Just as one pushes the cart down the grocery aisle, the uber-brainiac education rolls through every department, well-captured in France Ruffenach’s bright, busy photography that conveys what it feels like to shop in Bi-Rite on a sunny Saturday afternoon or at the 5pm dinner rush. Mogannam and Gough give faces to food throughout the book as well, introducing readers to the likes of his brother Raphael, grocery buyer; farmer for the store’s self-grown produce and produce buyer, Simon Richard; and a smattering of farmers that are enmeshed in Bi-Rite’s business and mission -- some, like Drakes Bay Family Farms, purely as retail partner; others, like Soul Food Farm, pet investments to help propel local and sustainable agriculture.

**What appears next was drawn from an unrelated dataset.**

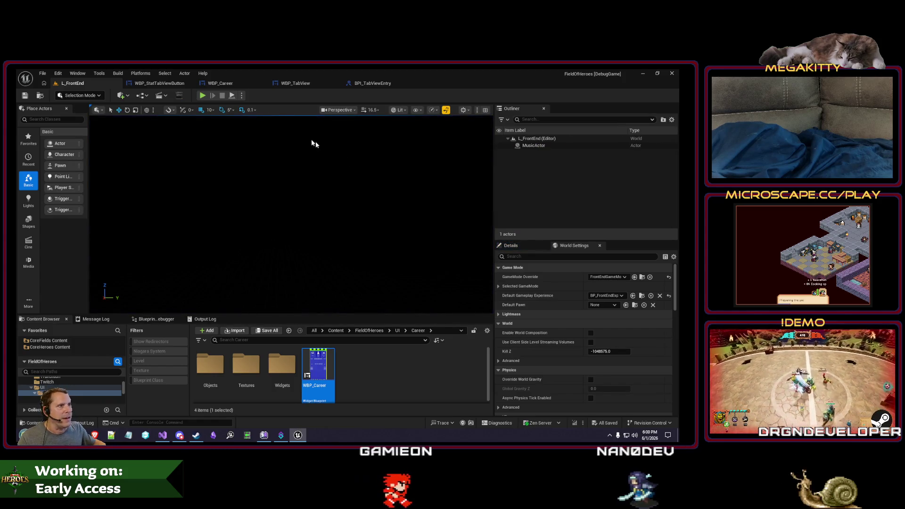
click(236, 83)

The Eat Good Food shopping information stands alone as a necessity for any kitchen bookshelf. But the tome is also comprised of recipes from the Bi-Rite deli and beyond which, while well written to induce drool and craving, they feel awkwardly placed and difficult to find plunked at the end of each chapter. As a frequent Bi-Rite shopper, I was excited to finally crack the code on their addictive Mujadareh (see recipe below), and their heavenly and rich deli counter summer staple, Sergio’s Gazpacho. Even Delfina’s spaghetti makes a cameo, simple and delicious and part of the book’s neighborhood charm. And thumbing through I quickly found a new favorite, Mom’s Pear Skillet Cake from, you guessed it, Sam’s mother, which yields results that far outshine the effort, and is the perfect thing to be doing with pears right now.